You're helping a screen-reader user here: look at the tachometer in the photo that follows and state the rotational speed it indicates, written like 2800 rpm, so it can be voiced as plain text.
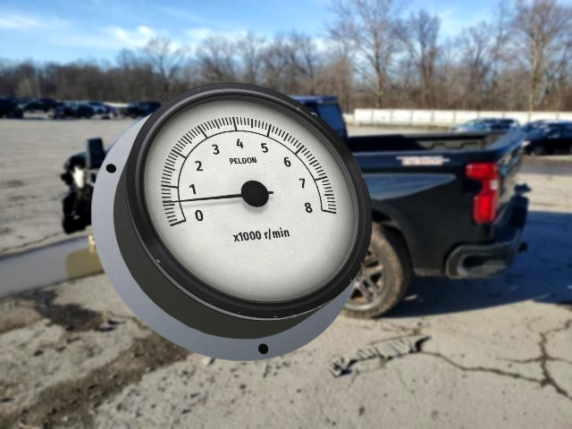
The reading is 500 rpm
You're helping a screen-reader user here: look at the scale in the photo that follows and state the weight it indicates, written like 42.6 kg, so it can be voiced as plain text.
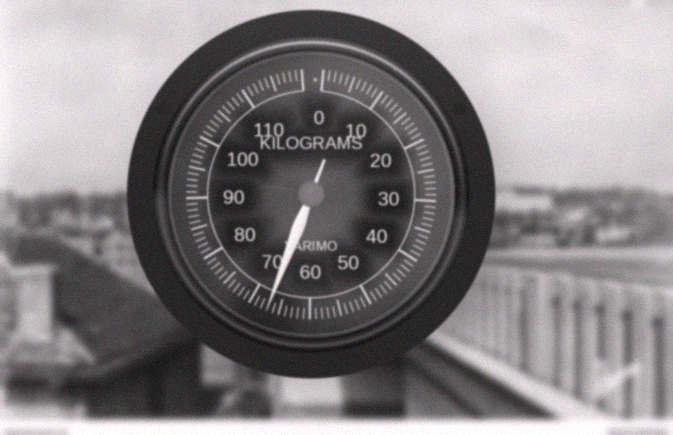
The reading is 67 kg
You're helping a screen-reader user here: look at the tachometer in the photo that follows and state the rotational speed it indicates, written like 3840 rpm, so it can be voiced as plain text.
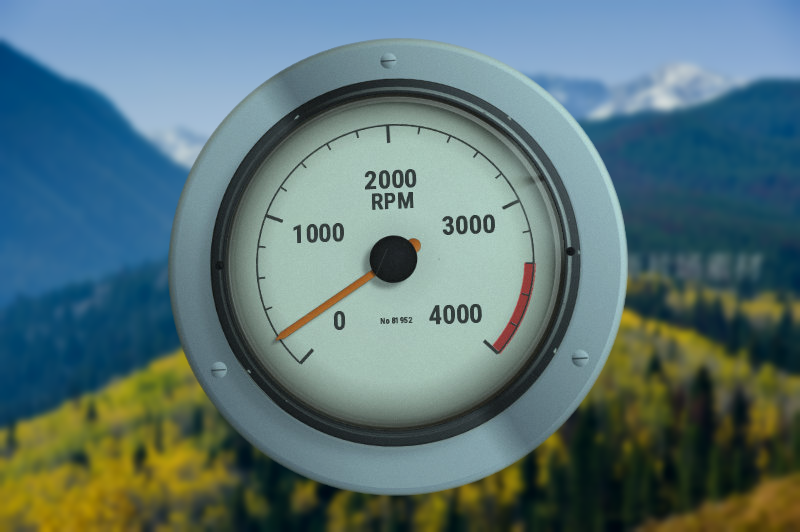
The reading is 200 rpm
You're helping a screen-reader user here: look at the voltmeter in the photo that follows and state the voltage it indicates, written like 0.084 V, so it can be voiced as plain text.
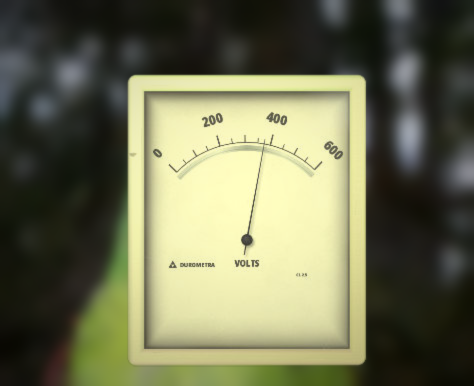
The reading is 375 V
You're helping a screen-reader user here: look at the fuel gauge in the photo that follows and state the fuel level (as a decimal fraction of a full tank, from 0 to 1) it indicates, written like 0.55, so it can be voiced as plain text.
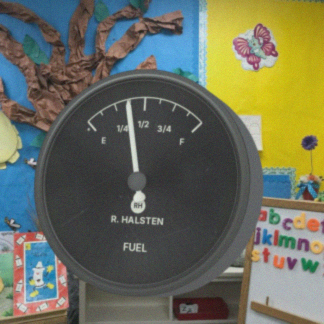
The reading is 0.375
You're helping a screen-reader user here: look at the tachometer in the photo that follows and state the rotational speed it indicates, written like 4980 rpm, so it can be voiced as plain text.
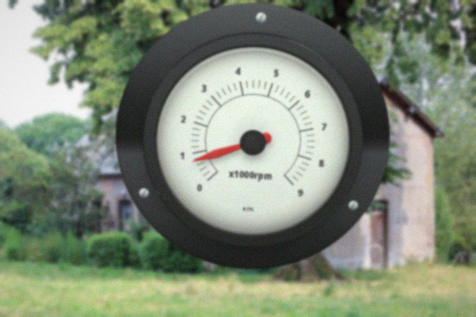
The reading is 800 rpm
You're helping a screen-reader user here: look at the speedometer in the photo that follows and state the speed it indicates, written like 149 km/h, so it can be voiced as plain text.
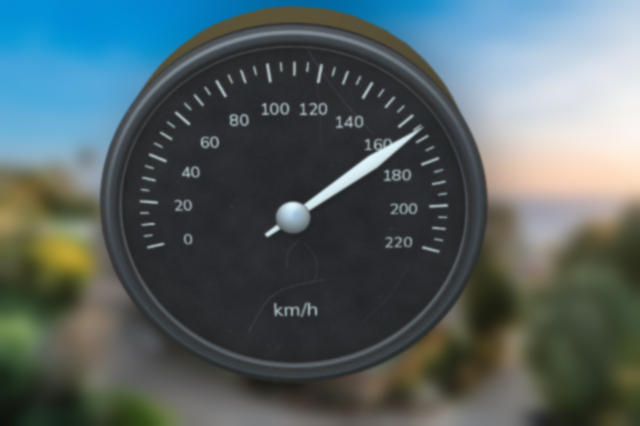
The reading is 165 km/h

Exercise prompt
Copy out the listing again, starting with the line that contains "written like 4980" and going on through the line that contains "The reading is 800 rpm", both included. Leave the pictures out of your answer.

Answer section
You're helping a screen-reader user here: look at the tachometer in the photo that follows and state the rotational speed it indicates, written like 4980 rpm, so it can be voiced as plain text.
The reading is 800 rpm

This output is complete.